▸ **RECORDS PROVIDED**
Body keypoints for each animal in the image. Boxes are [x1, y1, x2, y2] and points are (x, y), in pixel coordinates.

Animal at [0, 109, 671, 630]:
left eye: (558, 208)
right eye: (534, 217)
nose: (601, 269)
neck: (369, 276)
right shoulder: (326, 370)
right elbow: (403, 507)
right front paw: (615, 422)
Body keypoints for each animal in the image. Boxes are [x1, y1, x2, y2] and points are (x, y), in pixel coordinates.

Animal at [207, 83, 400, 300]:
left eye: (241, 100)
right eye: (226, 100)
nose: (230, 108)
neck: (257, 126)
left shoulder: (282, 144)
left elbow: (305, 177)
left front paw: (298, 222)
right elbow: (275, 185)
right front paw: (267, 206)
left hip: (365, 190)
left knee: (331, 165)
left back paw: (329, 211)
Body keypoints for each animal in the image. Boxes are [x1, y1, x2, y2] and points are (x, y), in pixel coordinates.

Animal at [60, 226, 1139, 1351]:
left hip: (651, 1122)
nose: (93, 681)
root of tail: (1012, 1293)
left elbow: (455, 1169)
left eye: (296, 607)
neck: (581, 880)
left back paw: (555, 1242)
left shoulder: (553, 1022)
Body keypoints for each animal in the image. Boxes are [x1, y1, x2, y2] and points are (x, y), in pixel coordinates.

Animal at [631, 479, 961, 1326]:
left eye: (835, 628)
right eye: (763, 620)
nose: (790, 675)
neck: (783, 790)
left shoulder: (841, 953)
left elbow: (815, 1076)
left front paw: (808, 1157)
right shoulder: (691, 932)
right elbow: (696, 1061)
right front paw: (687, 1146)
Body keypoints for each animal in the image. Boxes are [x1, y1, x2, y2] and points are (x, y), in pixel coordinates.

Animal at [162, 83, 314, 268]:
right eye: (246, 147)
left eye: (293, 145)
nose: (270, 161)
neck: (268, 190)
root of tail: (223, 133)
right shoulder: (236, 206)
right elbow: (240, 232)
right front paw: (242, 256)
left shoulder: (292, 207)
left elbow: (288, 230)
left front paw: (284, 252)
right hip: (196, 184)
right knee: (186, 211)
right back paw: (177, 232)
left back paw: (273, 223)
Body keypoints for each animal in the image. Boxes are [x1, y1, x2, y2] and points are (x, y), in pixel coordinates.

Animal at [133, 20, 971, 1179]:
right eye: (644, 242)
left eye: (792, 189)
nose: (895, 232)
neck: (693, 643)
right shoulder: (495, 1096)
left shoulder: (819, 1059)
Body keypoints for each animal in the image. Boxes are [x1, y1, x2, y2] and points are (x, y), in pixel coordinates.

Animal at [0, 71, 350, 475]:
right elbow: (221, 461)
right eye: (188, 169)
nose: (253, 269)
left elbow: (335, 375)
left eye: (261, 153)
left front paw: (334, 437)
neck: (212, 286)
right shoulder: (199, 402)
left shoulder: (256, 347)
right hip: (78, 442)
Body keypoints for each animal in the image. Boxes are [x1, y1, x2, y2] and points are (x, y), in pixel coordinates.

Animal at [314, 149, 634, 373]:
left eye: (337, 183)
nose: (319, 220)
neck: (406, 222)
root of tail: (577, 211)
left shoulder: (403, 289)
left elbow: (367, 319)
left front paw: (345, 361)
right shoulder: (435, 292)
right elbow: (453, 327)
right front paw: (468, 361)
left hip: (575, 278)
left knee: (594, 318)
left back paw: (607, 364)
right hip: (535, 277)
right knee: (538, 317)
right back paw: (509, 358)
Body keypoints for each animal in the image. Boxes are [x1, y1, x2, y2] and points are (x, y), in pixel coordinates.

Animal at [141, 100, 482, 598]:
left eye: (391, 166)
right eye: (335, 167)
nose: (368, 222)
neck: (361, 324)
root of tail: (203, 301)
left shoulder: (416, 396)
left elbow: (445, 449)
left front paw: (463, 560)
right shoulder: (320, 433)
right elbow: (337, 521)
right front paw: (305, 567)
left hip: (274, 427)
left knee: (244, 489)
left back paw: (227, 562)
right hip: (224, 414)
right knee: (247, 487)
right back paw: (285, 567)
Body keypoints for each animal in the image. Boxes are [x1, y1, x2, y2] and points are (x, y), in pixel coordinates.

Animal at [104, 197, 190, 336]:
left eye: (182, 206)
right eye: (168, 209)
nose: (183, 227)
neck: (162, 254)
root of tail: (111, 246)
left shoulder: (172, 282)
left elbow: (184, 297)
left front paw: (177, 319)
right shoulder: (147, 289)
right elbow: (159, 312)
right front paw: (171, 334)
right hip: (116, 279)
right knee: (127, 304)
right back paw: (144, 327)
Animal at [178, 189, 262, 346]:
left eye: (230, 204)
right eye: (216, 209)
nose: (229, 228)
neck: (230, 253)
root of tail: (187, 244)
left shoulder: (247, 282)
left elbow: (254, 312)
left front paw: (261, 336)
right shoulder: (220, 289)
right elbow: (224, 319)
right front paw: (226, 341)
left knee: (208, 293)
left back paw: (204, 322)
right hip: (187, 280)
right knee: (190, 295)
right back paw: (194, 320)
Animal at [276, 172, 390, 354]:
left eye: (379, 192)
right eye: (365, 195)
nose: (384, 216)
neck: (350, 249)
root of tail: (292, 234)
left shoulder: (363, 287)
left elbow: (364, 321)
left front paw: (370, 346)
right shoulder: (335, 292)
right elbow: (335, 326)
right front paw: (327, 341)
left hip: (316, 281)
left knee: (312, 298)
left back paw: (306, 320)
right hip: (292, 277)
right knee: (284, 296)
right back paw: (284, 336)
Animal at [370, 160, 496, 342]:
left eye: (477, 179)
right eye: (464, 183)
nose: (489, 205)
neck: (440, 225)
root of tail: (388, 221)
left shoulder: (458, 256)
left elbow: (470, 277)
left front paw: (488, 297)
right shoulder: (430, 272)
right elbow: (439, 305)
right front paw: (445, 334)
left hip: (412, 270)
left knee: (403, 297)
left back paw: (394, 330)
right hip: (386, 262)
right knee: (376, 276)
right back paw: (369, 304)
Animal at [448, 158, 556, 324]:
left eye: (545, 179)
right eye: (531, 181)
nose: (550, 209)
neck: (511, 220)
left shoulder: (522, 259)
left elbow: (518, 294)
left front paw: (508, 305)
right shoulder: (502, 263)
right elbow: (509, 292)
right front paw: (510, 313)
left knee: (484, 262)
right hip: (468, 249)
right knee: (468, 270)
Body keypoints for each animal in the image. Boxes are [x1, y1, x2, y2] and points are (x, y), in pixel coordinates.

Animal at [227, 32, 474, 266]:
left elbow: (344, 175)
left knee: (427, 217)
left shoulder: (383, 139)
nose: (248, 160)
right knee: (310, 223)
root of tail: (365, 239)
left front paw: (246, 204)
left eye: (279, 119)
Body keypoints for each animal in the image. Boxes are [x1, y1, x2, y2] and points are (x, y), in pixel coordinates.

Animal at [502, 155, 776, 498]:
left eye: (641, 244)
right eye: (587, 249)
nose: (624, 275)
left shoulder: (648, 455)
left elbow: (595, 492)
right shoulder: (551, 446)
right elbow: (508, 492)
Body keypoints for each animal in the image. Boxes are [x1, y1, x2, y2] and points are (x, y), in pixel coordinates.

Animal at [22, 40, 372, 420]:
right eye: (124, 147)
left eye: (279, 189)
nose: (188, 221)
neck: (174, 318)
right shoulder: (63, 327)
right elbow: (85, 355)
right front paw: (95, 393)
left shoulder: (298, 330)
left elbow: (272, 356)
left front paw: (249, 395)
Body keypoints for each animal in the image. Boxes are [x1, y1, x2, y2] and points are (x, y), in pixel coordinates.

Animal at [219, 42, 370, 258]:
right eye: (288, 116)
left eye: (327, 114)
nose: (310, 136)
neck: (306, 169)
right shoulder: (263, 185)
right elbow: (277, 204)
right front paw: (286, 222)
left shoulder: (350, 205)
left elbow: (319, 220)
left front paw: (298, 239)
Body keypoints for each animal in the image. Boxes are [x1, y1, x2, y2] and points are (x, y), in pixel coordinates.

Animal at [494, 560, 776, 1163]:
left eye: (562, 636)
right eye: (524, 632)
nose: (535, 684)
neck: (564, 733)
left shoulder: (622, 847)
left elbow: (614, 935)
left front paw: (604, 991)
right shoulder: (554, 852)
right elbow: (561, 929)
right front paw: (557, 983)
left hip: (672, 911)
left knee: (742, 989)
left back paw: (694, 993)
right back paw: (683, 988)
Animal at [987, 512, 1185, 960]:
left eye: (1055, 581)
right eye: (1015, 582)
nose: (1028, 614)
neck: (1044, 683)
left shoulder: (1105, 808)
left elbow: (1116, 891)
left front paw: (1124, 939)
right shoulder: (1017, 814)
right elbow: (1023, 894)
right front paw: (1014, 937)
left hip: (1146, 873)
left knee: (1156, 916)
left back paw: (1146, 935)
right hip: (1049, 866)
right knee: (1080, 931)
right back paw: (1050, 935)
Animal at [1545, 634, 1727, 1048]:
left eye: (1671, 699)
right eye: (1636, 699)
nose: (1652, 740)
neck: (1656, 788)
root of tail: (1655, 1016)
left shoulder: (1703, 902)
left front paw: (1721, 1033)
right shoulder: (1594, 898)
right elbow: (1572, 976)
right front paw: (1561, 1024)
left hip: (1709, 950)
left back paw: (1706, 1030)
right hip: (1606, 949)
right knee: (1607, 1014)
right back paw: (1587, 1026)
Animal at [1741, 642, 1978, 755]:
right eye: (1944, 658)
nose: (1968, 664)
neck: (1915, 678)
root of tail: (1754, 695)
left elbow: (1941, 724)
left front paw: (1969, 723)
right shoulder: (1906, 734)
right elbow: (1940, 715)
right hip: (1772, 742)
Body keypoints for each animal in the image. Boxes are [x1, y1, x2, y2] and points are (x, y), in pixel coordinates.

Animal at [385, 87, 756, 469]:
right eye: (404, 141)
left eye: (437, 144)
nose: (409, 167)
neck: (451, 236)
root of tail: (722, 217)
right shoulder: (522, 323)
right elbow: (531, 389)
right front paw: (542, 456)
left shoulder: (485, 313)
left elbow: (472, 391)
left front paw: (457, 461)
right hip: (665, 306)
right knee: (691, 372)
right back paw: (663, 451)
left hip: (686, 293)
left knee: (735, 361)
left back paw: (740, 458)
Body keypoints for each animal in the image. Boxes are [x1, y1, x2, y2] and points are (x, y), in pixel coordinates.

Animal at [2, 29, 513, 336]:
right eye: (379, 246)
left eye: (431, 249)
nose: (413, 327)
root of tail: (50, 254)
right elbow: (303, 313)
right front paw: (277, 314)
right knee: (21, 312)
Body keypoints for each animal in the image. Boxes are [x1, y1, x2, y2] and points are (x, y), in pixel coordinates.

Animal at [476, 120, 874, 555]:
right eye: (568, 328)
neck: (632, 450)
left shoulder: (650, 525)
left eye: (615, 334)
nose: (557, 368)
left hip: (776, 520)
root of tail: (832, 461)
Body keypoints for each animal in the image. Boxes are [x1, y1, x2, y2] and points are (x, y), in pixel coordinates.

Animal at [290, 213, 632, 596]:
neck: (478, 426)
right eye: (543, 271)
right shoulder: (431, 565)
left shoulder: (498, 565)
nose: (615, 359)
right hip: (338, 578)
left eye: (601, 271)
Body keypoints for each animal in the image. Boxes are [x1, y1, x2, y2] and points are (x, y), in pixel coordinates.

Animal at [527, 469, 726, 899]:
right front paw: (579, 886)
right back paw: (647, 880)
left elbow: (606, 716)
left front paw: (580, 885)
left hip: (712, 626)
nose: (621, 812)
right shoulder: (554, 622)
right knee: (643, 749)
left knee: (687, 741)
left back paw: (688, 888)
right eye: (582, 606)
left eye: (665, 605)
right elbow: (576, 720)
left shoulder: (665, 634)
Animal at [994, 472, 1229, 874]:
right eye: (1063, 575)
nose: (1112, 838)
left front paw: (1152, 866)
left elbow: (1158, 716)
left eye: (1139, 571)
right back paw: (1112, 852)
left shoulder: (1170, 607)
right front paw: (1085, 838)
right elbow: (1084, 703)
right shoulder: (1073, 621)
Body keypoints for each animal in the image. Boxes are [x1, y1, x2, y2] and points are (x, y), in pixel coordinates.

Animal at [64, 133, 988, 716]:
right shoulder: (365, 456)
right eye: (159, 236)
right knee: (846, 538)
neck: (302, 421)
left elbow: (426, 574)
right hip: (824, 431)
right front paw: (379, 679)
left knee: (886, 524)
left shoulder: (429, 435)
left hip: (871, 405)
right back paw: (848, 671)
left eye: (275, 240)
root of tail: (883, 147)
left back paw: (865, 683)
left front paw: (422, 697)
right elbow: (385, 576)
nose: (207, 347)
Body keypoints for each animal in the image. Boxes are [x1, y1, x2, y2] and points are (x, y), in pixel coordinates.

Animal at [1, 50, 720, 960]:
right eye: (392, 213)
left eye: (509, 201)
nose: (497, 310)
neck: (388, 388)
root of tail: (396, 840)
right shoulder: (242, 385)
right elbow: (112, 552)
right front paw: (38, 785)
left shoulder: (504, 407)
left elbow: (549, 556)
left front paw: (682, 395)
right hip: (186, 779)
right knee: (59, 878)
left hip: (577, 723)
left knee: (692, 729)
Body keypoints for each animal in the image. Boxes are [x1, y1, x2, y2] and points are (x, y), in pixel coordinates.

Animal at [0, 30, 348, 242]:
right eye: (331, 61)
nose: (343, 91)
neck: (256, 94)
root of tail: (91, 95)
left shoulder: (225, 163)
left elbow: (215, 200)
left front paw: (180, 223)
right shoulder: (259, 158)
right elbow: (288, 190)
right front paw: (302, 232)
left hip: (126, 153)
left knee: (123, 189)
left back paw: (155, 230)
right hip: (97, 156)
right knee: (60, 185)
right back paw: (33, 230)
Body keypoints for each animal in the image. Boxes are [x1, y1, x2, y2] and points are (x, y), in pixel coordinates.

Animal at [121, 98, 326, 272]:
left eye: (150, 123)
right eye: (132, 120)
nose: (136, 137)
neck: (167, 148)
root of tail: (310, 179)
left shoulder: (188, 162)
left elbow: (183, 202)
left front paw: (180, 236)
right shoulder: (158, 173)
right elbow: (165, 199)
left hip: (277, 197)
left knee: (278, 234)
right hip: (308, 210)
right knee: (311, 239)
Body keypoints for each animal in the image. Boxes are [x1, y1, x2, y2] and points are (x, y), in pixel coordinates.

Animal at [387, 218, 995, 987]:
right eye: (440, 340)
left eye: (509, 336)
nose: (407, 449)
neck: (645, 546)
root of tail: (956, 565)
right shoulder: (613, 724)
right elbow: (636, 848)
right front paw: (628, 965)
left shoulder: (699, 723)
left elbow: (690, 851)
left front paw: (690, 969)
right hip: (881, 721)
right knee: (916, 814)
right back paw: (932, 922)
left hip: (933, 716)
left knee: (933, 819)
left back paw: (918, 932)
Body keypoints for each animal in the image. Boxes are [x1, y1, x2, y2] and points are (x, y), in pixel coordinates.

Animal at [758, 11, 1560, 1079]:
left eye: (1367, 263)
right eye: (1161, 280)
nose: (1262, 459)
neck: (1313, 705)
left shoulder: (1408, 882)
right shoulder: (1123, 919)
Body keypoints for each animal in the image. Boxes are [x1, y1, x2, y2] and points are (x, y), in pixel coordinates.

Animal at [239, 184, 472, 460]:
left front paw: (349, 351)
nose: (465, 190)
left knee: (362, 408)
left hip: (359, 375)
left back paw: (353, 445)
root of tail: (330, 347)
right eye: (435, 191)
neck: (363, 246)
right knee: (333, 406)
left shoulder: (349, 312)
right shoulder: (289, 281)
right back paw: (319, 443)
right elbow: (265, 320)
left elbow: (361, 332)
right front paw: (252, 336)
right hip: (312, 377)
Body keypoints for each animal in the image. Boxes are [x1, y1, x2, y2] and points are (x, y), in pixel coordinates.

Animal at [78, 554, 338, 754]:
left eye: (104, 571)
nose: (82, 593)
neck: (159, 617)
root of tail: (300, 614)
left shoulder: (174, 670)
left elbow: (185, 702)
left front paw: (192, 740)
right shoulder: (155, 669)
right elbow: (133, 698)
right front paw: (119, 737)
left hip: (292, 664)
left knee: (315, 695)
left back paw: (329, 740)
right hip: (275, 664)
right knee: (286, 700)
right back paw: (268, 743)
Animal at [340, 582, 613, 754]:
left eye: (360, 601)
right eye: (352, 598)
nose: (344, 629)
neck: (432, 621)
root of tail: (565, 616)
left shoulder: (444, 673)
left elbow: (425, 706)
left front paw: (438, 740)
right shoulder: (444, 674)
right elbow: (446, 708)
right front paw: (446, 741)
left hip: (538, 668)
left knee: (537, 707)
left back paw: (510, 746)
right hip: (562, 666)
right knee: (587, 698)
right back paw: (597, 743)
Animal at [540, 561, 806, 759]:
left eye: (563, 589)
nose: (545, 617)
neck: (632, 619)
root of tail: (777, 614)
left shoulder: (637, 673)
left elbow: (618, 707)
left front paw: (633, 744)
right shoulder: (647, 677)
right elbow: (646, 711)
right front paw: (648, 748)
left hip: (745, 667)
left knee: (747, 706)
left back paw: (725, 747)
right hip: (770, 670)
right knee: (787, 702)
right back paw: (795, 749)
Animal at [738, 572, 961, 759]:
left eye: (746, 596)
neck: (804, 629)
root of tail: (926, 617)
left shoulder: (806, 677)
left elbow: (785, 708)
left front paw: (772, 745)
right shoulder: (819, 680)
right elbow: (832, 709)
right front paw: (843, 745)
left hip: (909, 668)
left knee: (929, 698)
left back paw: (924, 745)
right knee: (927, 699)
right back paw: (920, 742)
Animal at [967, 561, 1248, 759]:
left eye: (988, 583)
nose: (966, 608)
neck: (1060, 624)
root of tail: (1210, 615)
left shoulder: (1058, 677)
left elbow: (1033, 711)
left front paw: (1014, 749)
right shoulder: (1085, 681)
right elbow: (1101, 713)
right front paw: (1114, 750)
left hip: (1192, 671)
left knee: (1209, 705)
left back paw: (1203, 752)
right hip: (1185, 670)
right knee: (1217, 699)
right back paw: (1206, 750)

▸ **TASK BRIEF**
Output, and output only, the lines from the one containing "left knee: (537, 707)" through the last line of the data above.

▸ **THE COMPLETED TASK**
left knee: (537, 707)
left back paw: (510, 746)
right hip: (562, 666)
right knee: (587, 698)
right back paw: (597, 743)
Animal at [540, 561, 806, 759]:
left eye: (563, 589)
nose: (545, 617)
neck: (632, 619)
root of tail: (777, 614)
left shoulder: (637, 673)
left elbow: (618, 707)
left front paw: (633, 744)
right shoulder: (647, 677)
right elbow: (646, 711)
right front paw: (648, 748)
left hip: (745, 667)
left knee: (747, 706)
left back paw: (725, 747)
right hip: (770, 670)
right knee: (787, 702)
right back paw: (795, 749)
Animal at [738, 572, 961, 759]:
left eye: (746, 596)
neck: (804, 629)
root of tail: (926, 617)
left shoulder: (806, 677)
left elbow: (785, 708)
left front paw: (772, 745)
right shoulder: (819, 680)
right elbow: (832, 709)
right front paw: (843, 745)
left hip: (909, 668)
left knee: (929, 698)
left back paw: (924, 745)
right knee: (927, 699)
right back paw: (920, 742)
Animal at [967, 561, 1248, 759]:
left eye: (988, 583)
nose: (966, 608)
neck: (1060, 624)
root of tail: (1210, 615)
left shoulder: (1058, 677)
left elbow: (1033, 711)
left front paw: (1014, 749)
right shoulder: (1085, 681)
right elbow: (1101, 713)
right front paw: (1114, 750)
left hip: (1192, 671)
left knee: (1209, 705)
left back paw: (1203, 752)
right hip: (1185, 670)
right knee: (1217, 699)
right back paw: (1206, 750)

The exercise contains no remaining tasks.